All research reports saved to Obsidian include:

Executive Summary (2-3 paragraphs)
Key Findings (organized by theme, inline citations)
Confidence Assessment (what's certain vs debated)
References Section (all sources with URLs and dates)

Citations use numeric format: [1], [2], etc.

Technical Details

Python Script:

cd skills/multi-model-research
uv run scripts/research.py --query "Your question" --models perplexity --output /tmp/responses.json

Config:

config.yaml - Model settings, routing rules
prompts/system_prompts.yaml - Per-model system prompts
prompts/peer_review.md - Peer review template
prompts/chairman_synthesis.md - GPT-5.1 synthesis template

Dependencies:

httpx (async HTTP client)
pyyaml (config parsing)
python-dotenv (env vars)
python-frontmatter (Obsidian frontmatter)

API Keys Required:

OPENAI_API_KEY (GPT-5.1)
GEMINI_API_KEY (Gemini 3.0 Pro)
PERPLEXITY_API_KEY (Sonar Pro)
XAI_API_KEY (Grok 4.1)

All keys configured in ~/.env file.

Examples

Simple Research:

User: "What is RAG in AI?"

I route to: Simple mode (Perplexity)
Output: Concise explanation with current examples and citations
Time: ~10 seconds

Council Research:

User: "Compare serverless vs containers for production ML workloads"

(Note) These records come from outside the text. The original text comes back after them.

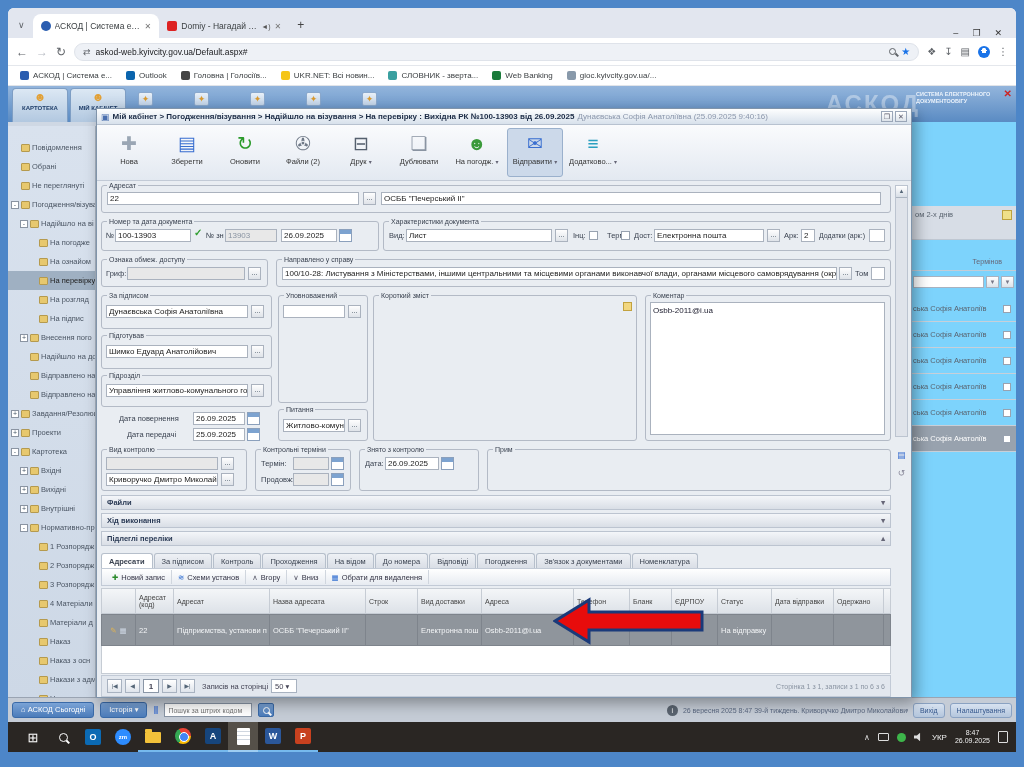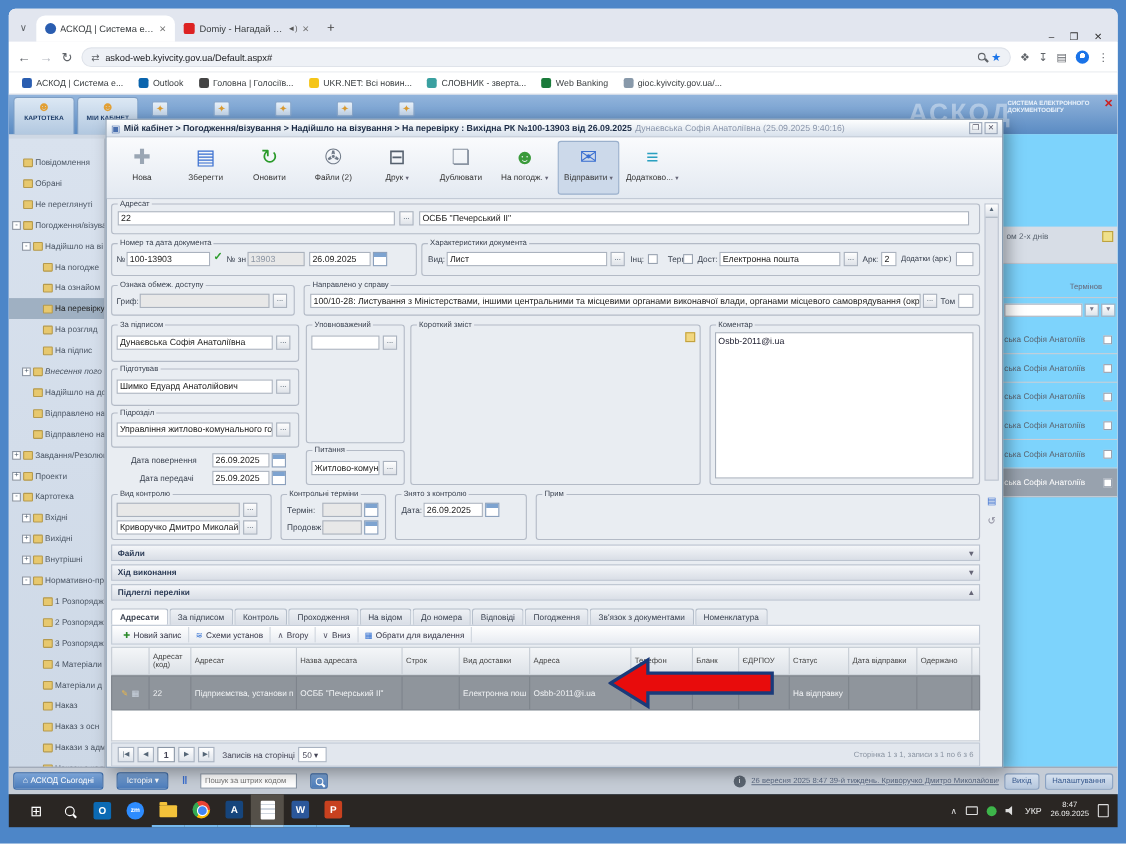--- a/index.html
+++ b/index.html
@@ -306,7 +306,7 @@
           <span class="fico"></span>
           <span>На підпис</span>
         </div>
-          <div class="snode" style="padding-left: 12px; font-style: italic;">
+          <div class="snode" style="padding-left: 12px;">
           <span class="exp">+</span>
           <span class="fico"></span>
           <span>Внесення пого</span>

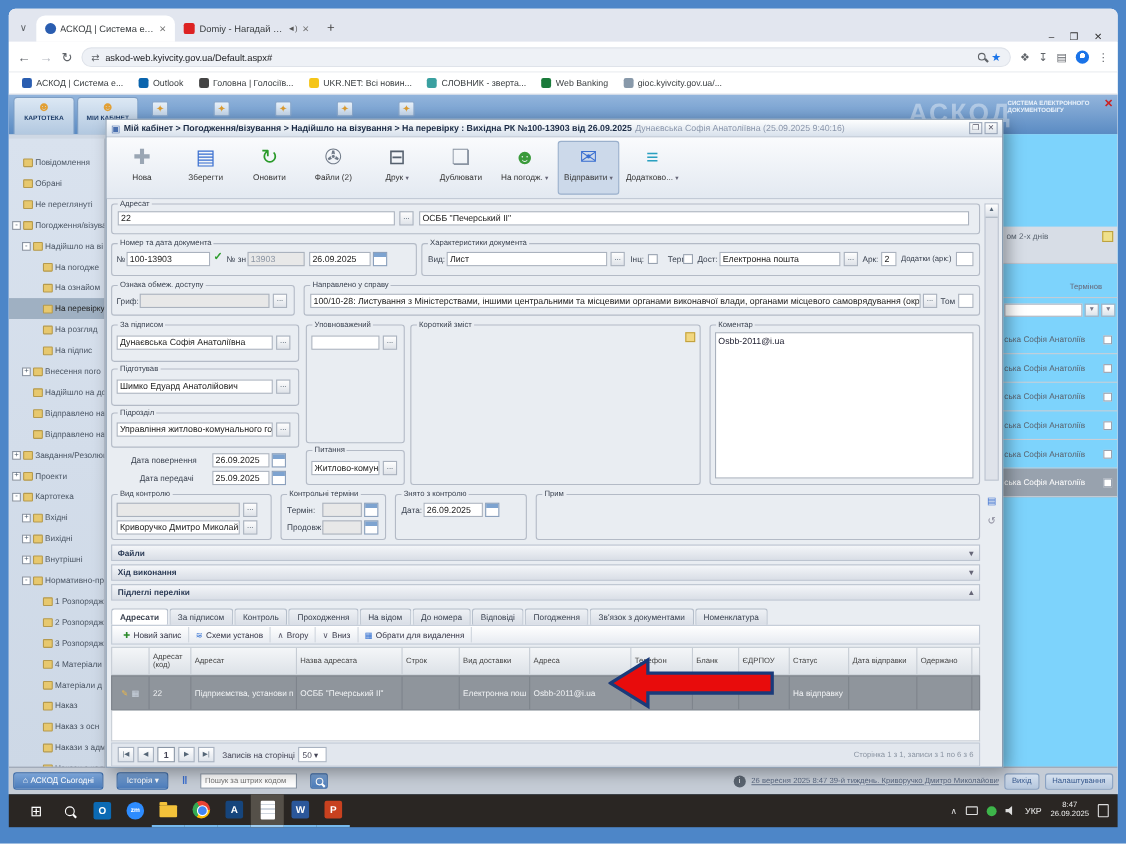--- a/index.html
+++ b/index.html
@@ -129,7 +129,7 @@
   .dbtns{position:absolute;left:0;right:0;bottom:6px;display:flex;justify-content:center;gap:9px}
   .dbtn{min-width:34px;height:16px;background:linear-gradient(#ffffff,#e0e0e0);border:1px solid #999;border-radius:3px;font-size:8px;text-align:center;line-height:14px;padding:0 7px;color:#222}
   
-  .appfooter{position:absolute;left:0;right:0;bottom:0;height:22px;background:#c5ccd6;border-top:1px solid #9aa4b2;display:flex;align-items:center;gap:12px;padding:12px 4px}
+  .appfooter{position:absolute;left:0;right:0;bottom:0;height:22px;background:#c5ccd6;border-top:1px solid #9aa4b2;display:flex;align-items:center;gap:6px;padding:12px 4px}
   .fbtnb{height:16px;background:linear-gradient(#7aa3d6,#4c7cba);border:1px solid #3a6aa8;border-radius:3px;color:#fff;font-size:7.5px;line-height:14px;padding:0 8px;white-space:nowrap}
   .pauseico{color:#3a6fd0;font-size:10px;font-weight:bold}
   .fsearch{width:88px;height:14px;border:1px solid #8894a4;background:#fff;font-size:7px;color:#333;padding:0 3px;font-family:"Liberation Sans",sans-serif}

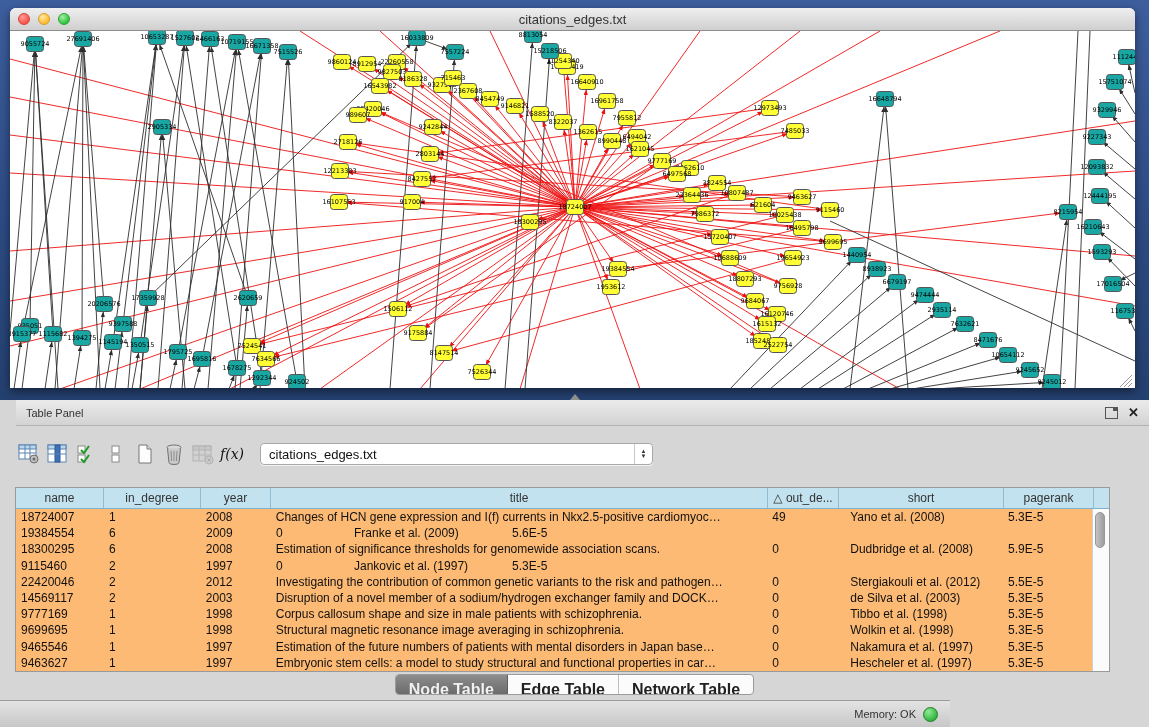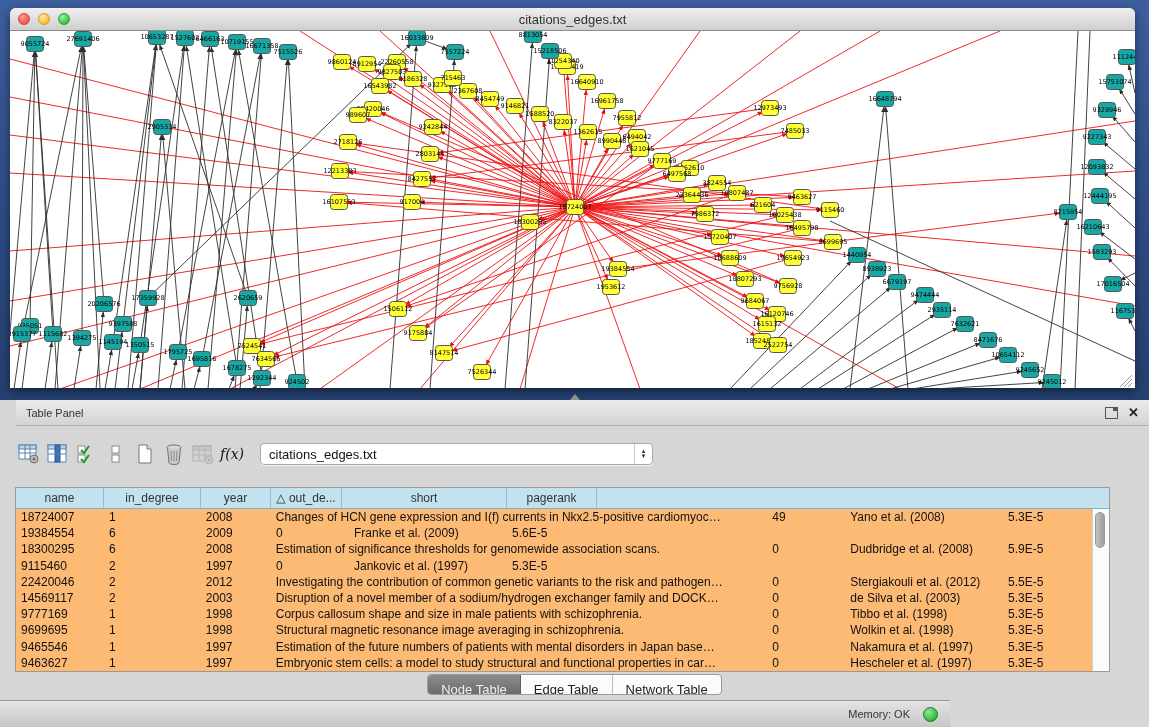--- a/index.html
+++ b/index.html
@@ -833,6 +833,7 @@
         <div class="th" style="width: 88px;">name</div>
         <div class="th" style="width: 97px;">in_degree</div>
         <div class="th" style="width: 70px;">year</div>
+        <div class="th" style="width: 497px;">title</div>
         <div class="th" style="width: 71px; text-align: right;">△ out_de...</div>
         <div class="th" style="width: 165px;">short</div>
         <div class="th" style="width: 90px;">pagerank</div>

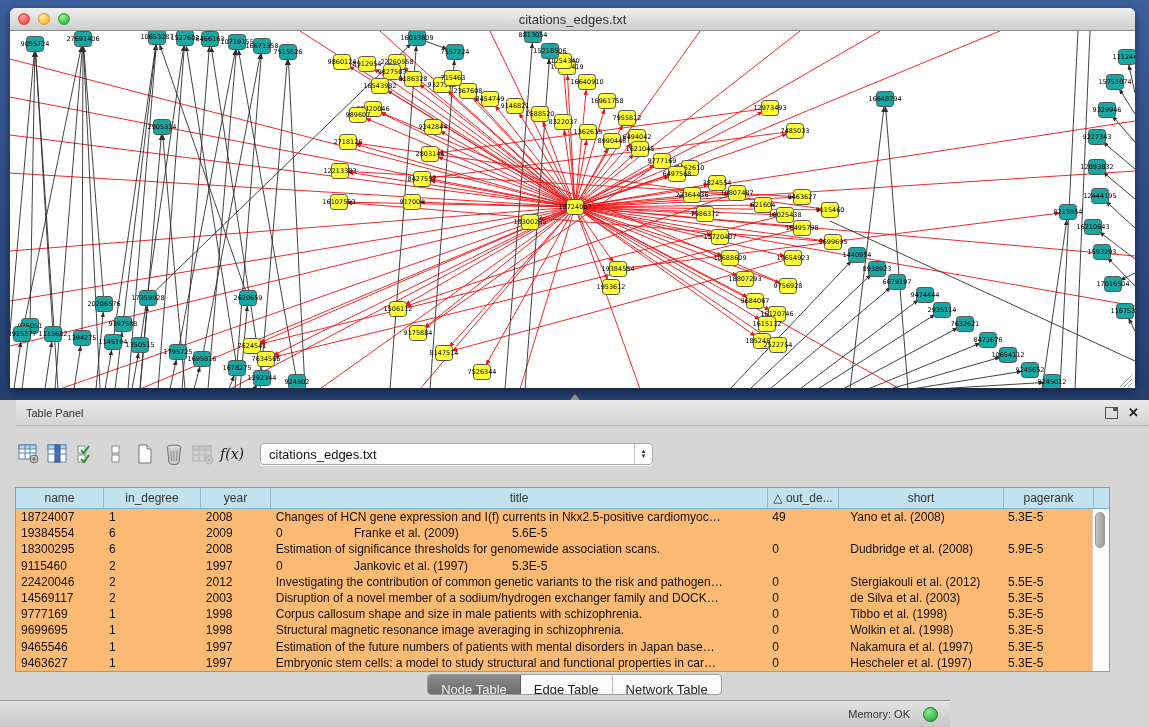--- a/index.html
+++ b/index.html
@@ -61,7 +61,7 @@
   .tabsbar{position:absolute;left:0;right:0;top:274px;display:flex;justify-content:center;}
   .seg{display:flex;border:1px solid #9b9b9b;border-radius:4px;overflow:hidden;height:19px;
        background:#fbfbfb;box-shadow:inset 0 1px 0 #fff;}
-  .seg .tab{padding:7px 13px;font-size:13px;color:#222;border-right:1px solid #bdbdbd;line-height:15px;}
+  .seg .tab{padding:7px 13px;font-size:16px;color:#222;border-right:1px solid #bdbdbd;line-height:15px;font-weight:bold;}
   .seg .tab:last-child{border-right:none;}
   .seg .tab.active{background:linear-gradient(#8d8d8d,#6b6b6b);color:#f0f0f0;border-right:1px solid #5e5e5e;}
 

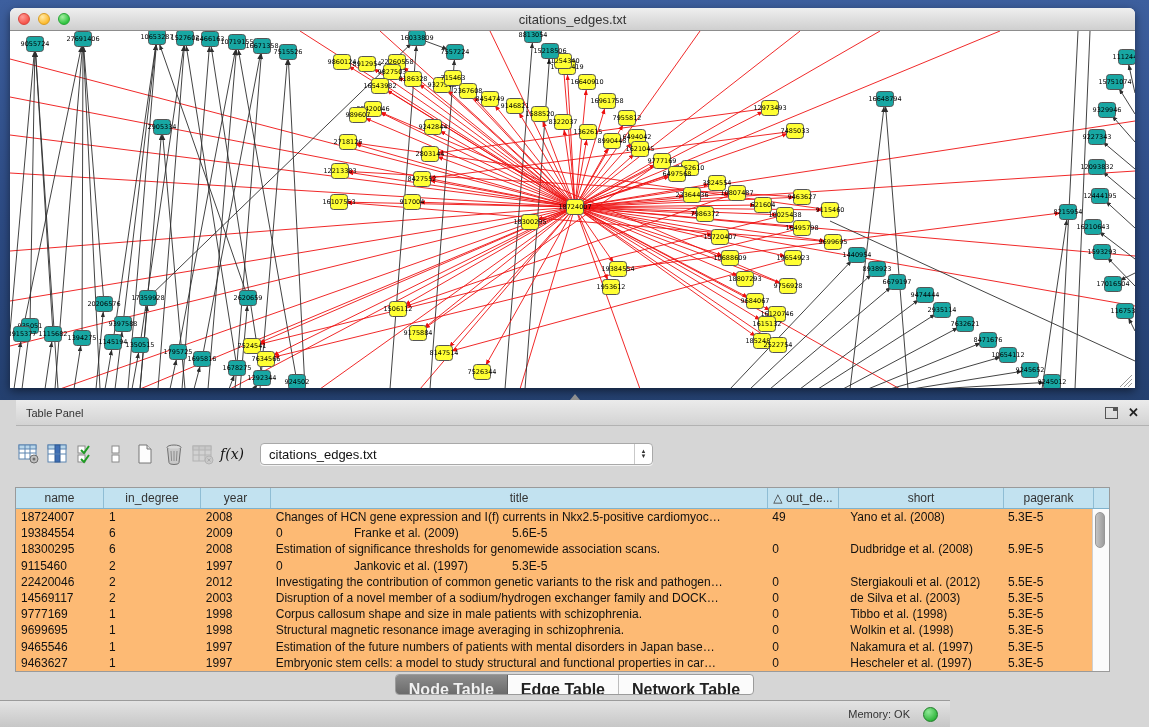--- a/index.html
+++ b/index.html
@@ -67,7 +67,7 @@
 
   .statusbar{position:absolute;left:0;top:700px;width:950px;height:27px;box-sizing:border-box;
              background:linear-gradient(#e3e3e3,#c7c7c7);border-top:1px solid #9b9b9b;
-             display:flex;align-items:center;justify-content:flex-end;padding-right:12px;gap:13px;}
+             display:flex;align-items:center;justify-content:flex-end;padding-right:12px;gap:7px;}
   .statusbar .memtxt{font-size:11px;color:#333;}
   .memdot{width:15px;height:15px;border-radius:50%;border:1px solid #1f7d28;box-sizing:border-box;
           background:radial-gradient(circle at 35% 30%,#8fe996,#2eb43a 75%);}

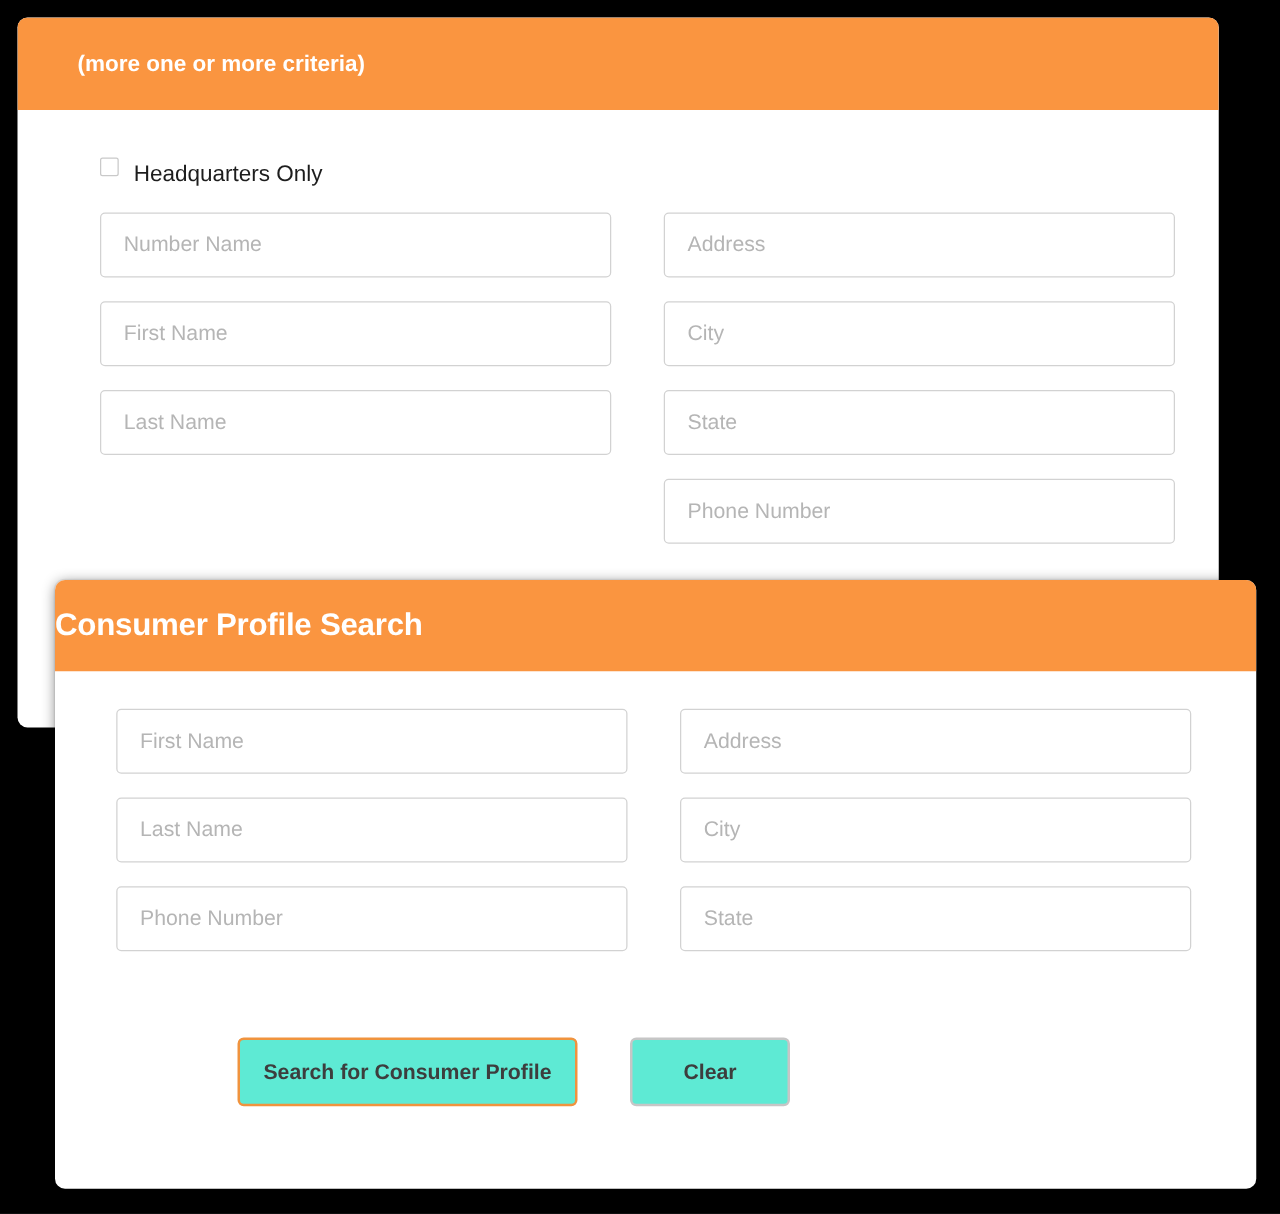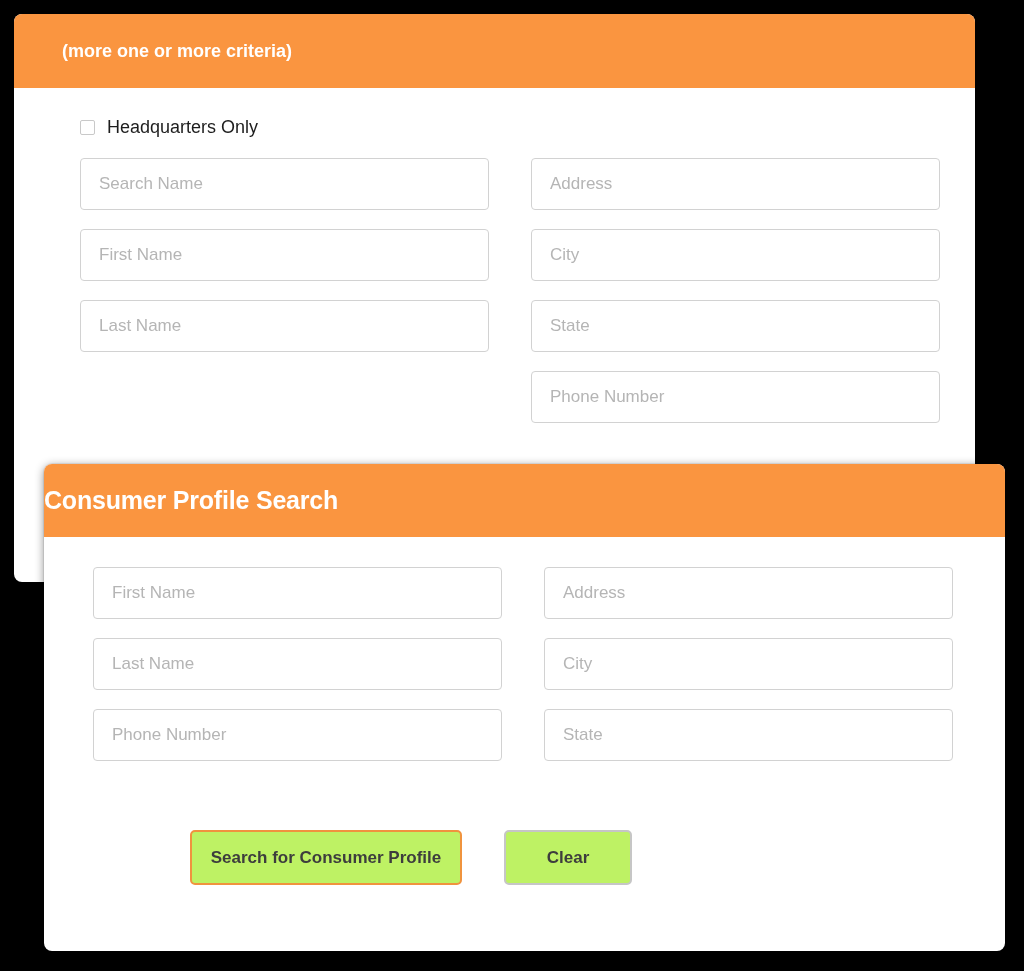--- a/index.html
+++ b/index.html
@@ -98,6 +98,7 @@
     font-size: 18px;
     color: #1d1d1d;
     line-height: 1;
+    margin-top: 12px;
   }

I route to: Council mode (all 4 external + me)
Process:
  1. GPT-5.1: Provides comprehensive technical comparison
  2. Gemini 3.0: Analyzes cost and performance trade-offs
  3. Perplexity: Current industry trends and case studies
  4. Grok 4.1: Developer sentiment from X/Twitter
  5. Claude (me): Synthesize with nuanced analysis
  6. Peer review: Each model ranks others
  7. GPT-5.1 (chairman): Final synthesis

Output: Multi-perspective analysis with citations
Time: ~60 seconds

Limitations

Cost: Council mode uses 4-5 API calls per query
Latency: Council mode takes 60-90 seconds
API Limits: Rate limits may throttle parallel requests
Citation Quality: Non-Perplexity models require URL extraction

Future Enhancements

Streaming responses during deliberation
Cost tracking and budget limits
Query history and versioning
Custom model weights based on topic
Integration with Geoffrey's knowledge base

This skill implements Karpathy's LLM Council pattern released November 22, 2025.